* start GIVEN PASSAGE *

The HTC One M9 Review: Part 2
by Joshua Ho on April 6, 2015 10:00 AM EST- Posted in
- Smartphones
- HTC
- Qualcomm
- Mobile
- Snapdragon 810
- One M9
Read First: The HTC One M9 Review Part 1
A good amount of time ago, we posted part one of our HTC One M9 review, which gave a good idea of some critical aspects of the One M9’s performance and design. Unfortunately, due to HTC’s last minute software changes there was a need to redo some of our testing as the changes were quite significant for some key aspects of the user experience, which were effectively any situation where the SoC was in a thermally throttled situation and overall camera performance. I’ve finally finished redoing our testing of the One M9, so we can finish the review and get the full picture of the One M9’s performance. Normally, we’d start by discussing the design of the phone, but much of the review has already been finished with part one. Instead, we’ll start with sustained battery life tests.
Battery Life Continued
As previously detailed, our sustained battery life tests either strongly stress the CPU or GPU. For our GPU tests, we use GFXBench 3.0’s sustained GPU test, which runs the T-Rex benchmark on the display at its native resolution for an infinite rundown test. We didn’t have the modified test to present for a comparison between the two software builds, but we can get a pretty good sense for the changes that have occurred for final shipping software.

* end GIVEN PASSAGE *
* start DATASET CONTENT *

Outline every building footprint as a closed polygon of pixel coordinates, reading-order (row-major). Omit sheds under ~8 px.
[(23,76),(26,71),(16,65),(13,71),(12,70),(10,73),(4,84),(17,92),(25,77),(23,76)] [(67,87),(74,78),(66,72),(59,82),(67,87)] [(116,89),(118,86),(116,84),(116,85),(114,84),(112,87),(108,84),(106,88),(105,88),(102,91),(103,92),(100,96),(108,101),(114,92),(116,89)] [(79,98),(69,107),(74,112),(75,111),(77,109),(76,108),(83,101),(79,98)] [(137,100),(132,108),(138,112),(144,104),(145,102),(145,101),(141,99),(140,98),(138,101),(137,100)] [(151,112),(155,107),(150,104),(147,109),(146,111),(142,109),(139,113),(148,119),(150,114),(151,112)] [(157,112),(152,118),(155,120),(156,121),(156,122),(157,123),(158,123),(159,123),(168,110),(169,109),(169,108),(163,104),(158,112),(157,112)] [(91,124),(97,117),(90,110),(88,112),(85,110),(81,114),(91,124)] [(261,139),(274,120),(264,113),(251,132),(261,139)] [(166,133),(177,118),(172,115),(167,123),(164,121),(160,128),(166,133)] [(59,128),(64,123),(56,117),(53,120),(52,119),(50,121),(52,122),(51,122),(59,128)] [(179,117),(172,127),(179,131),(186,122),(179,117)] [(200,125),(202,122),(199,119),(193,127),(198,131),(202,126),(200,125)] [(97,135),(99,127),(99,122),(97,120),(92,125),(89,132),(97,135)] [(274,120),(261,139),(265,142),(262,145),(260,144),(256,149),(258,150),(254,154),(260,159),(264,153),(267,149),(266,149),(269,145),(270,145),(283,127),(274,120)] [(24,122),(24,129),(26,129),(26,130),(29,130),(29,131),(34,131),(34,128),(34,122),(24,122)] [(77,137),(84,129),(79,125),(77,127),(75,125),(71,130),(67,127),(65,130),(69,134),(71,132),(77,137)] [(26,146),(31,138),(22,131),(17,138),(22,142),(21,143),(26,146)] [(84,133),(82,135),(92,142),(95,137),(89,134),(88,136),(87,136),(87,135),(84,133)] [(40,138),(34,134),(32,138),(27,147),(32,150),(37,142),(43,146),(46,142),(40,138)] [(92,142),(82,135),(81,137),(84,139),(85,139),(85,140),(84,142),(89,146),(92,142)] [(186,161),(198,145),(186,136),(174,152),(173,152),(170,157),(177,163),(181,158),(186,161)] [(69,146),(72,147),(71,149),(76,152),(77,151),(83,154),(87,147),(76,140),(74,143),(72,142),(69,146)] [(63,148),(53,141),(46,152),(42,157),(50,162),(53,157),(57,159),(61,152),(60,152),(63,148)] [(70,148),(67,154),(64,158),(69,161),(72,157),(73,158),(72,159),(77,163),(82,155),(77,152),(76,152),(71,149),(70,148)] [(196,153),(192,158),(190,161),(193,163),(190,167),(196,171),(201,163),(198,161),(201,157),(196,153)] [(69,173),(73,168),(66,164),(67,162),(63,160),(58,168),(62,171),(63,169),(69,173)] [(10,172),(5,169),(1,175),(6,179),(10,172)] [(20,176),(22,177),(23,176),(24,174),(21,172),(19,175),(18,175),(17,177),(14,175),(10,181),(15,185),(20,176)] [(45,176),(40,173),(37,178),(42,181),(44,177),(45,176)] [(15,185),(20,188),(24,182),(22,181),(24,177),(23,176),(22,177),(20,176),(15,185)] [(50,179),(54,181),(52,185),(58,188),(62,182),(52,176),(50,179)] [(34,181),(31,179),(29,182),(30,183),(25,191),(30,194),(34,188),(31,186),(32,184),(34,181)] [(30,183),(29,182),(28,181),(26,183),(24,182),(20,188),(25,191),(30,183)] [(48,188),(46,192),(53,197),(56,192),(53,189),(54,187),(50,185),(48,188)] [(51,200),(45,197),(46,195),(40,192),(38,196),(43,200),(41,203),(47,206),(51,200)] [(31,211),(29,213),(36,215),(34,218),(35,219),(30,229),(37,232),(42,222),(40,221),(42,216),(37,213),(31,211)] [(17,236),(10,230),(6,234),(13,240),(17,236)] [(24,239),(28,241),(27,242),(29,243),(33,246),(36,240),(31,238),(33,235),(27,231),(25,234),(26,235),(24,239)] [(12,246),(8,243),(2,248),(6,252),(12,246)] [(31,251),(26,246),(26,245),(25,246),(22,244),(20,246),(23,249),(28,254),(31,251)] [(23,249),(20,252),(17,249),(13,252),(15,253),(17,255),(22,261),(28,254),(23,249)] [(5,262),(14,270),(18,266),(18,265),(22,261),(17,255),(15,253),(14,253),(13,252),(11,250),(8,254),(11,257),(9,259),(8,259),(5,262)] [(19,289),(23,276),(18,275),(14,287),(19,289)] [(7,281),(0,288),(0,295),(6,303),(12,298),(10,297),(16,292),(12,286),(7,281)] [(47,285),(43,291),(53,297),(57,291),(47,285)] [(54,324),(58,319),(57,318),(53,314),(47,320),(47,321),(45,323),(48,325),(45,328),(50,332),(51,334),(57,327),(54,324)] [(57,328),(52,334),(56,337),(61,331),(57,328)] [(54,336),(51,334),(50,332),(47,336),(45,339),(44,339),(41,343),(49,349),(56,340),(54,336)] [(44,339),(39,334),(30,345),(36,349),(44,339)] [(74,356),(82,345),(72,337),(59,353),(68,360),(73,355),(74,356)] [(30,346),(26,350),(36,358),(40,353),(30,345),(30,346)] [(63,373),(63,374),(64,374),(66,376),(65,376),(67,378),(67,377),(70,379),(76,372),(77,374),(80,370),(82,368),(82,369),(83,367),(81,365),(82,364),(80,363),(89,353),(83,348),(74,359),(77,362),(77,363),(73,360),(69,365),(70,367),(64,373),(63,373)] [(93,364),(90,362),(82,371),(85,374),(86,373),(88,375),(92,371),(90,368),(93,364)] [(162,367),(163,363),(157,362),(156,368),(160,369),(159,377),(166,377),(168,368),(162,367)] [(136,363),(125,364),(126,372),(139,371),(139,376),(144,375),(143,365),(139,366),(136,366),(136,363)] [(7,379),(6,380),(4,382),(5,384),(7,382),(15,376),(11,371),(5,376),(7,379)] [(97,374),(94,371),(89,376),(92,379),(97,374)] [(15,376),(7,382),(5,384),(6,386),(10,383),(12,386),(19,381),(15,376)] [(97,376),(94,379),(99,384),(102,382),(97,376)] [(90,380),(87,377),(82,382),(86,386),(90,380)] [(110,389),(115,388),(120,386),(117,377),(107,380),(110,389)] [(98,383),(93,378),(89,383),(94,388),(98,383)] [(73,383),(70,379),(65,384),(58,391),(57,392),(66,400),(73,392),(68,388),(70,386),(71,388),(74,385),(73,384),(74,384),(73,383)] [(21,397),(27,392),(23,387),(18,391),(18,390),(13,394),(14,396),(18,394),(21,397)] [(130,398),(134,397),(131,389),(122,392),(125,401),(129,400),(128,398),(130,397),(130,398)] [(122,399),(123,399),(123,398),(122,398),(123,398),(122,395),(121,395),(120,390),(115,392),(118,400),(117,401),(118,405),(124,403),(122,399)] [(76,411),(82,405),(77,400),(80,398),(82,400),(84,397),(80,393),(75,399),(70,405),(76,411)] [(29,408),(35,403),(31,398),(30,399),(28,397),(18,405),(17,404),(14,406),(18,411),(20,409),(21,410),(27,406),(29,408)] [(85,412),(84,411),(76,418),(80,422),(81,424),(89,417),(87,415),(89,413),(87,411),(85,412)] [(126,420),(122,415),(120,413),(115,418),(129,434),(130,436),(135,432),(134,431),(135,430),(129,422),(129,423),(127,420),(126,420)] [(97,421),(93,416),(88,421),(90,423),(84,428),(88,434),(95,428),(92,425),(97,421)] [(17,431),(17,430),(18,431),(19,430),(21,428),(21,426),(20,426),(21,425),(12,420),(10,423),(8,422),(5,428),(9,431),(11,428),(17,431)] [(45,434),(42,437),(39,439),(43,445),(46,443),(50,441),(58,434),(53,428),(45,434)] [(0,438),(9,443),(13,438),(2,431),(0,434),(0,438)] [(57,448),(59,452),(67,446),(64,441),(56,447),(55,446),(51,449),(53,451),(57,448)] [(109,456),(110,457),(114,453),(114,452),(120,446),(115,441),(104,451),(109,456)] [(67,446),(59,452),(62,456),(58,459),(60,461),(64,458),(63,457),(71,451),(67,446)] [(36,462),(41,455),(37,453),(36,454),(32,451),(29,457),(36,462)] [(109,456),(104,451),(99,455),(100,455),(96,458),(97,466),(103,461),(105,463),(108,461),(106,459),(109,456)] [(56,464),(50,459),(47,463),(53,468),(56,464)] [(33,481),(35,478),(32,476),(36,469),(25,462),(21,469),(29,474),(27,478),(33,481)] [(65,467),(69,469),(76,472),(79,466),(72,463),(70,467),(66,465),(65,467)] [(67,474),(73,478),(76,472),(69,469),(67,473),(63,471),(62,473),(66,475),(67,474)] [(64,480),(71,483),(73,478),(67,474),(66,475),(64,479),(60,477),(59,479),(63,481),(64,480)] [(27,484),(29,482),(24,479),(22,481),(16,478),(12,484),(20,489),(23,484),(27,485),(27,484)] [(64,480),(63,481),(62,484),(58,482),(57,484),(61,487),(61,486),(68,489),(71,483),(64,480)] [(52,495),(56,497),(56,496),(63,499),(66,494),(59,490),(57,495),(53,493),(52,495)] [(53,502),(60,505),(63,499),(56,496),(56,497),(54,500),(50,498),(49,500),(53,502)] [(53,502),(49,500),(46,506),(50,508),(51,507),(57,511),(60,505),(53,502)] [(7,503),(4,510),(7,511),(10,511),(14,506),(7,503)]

* end DATASET CONTENT *

[WHAT YOU WILL DO]
• 1. Print the passage of the HTC One M9 review above word for word, starting with "Battery Life Continued" and going on through "final shipping software.".
• 2. Condense the paragraph of the HTC One M9 review that begins "As previously detailed" into a shorter version that keeps its main facts.

[SOLUTIONS TO THE EXERCISE]
• 1.
Battery Life Continued
As previously detailed, our sustained battery life tests either strongly stress the CPU or GPU. For our GPU tests, we use GFXBench 3.0’s sustained GPU test, which runs the T-Rex benchmark on the display at its native resolution for an infinite rundown test. We didn’t have the modified test to present for a comparison between the two software builds, but we can get a pretty good sense for the changes that have occurred for final shipping software.

• 2. The sustained battery life tests put heavy stress on either the CPU or the GPU. The GPU test uses GFXBench 3.0's sustained test, which runs the T-Rex benchmark at the display's native resolution until the battery is exhausted. No modified test was available to compare the two software builds, but the results still show fairly clearly how the final shipping software has changed.